Comprehensive OOP Notes
This guide covers core OOP concepts, practical examples, best practices, and design principles useful for interviews and exams.
Classes & Objects
Class: blueprint describing data (attributes) and behavior (methods). Object: instance of a class. Constructors initialize object state. Destructors cleanup (language-specific).
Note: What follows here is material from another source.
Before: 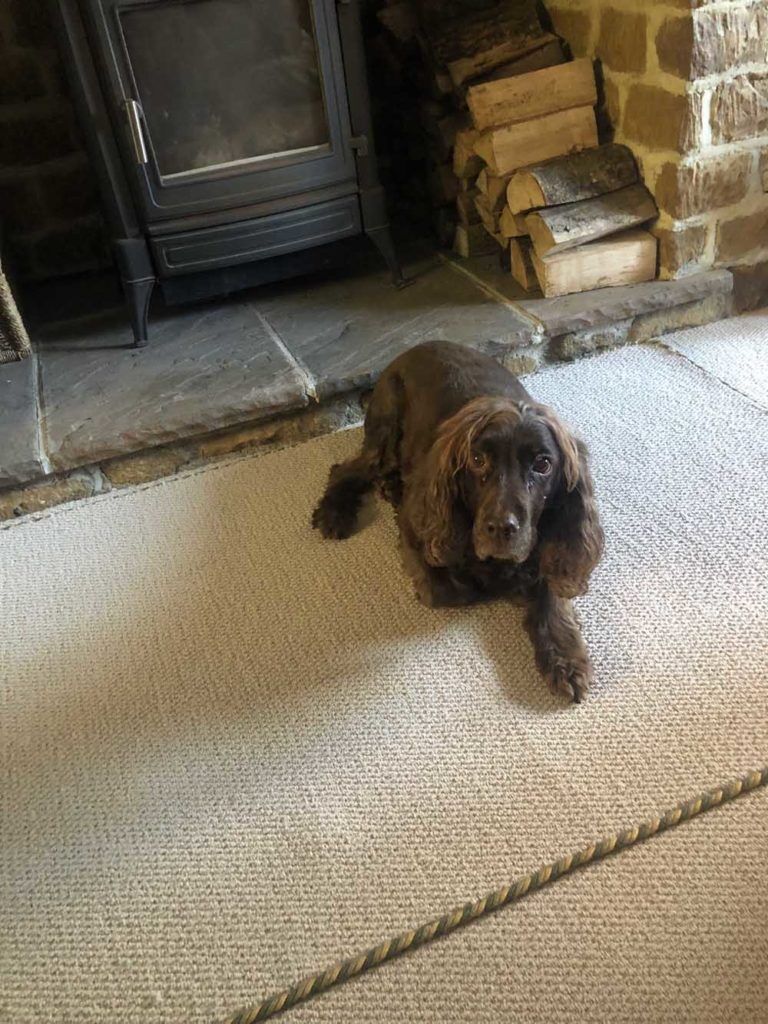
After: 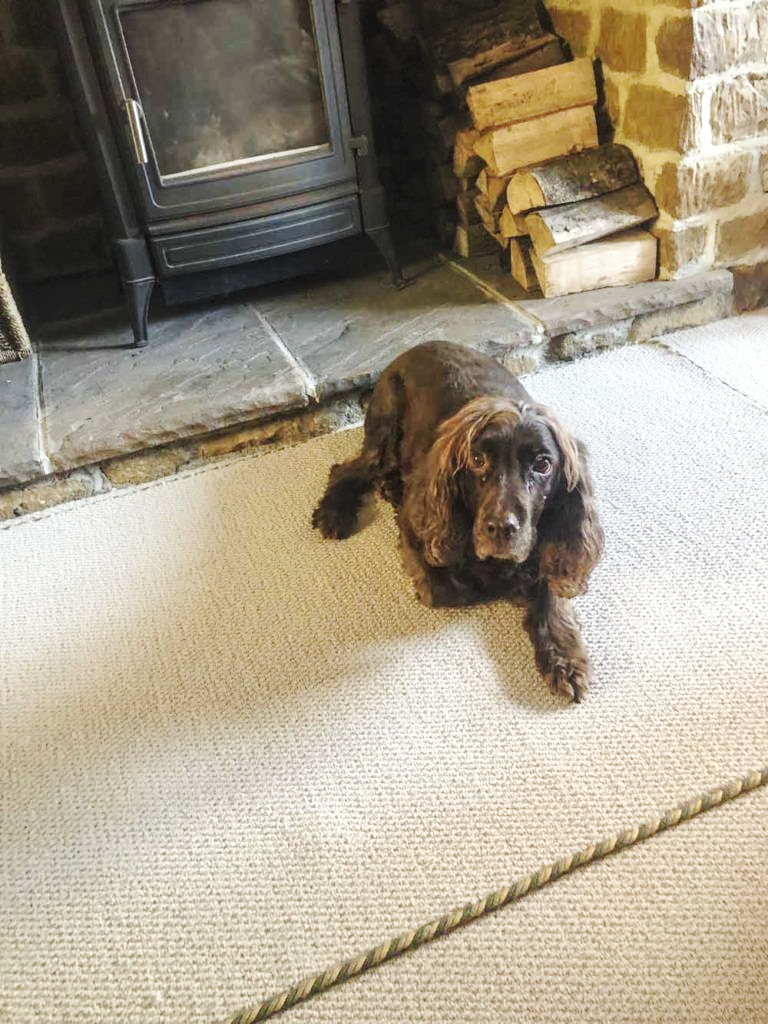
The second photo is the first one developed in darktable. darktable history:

// Example (Java-like)\nclass Person {\n String name; int age;\n Person(String n, int a){ name=n; age=a; }\n}\n
Encapsulation
Encapsulation hides internal state and exposes behavior via methods. Use access modifiers (private, protected, public). Benefits: modularity, maintainability.
Abstraction
Abstraction exposes essential features and hides implementation details. Achieved via abstract classes and interfaces. Focuses on 'what' rather than 'how'.
Inheritance
Inheritance models 'is-a' relationships. Single, multiple (language-dependent), multilevel, hierarchical. Use super/parent classes for shared behavior. Beware tight coupling.
Polymorphism
Polymorphism allows entities to take multiple forms. Compile-time (method overloading, operator overloading) and runtime (method overriding via virtual methods).
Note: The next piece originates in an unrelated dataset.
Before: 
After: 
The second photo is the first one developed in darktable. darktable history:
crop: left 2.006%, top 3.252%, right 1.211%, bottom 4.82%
Interfaces & Abstract Classes
Interfaces define contracts (method signatures) without implementation (some languages allow default methods). Abstract classes can include partial implementation and abstract methods.
Constructors & Destructors
Constructors initialize objects. Overloaded constructors provide multiple ways to create objects. Destructors or finalizers are used for resource release (use RAII in C++).
Method Overloading vs Overriding
Overloading: same method name, different parameters (compile-time). Overriding: subclass provides specific implementation (runtime polymorphism).
SOLID Principles (short)
- S — Single Responsibility
- O — Open/Closed
- L — Liskov Substitution
- I — Interface Segregation
- D — Dependency Inversion
Design Patterns (common)
Factory, Singleton, Strategy, Observer, Decorator, Adapter — patterns solve recurring design problems.
Memory & Performance
Be aware of object creation cost, garbage collection pauses, prefer composition over inheritance when appropriate, avoid deep inheritance hierarchies.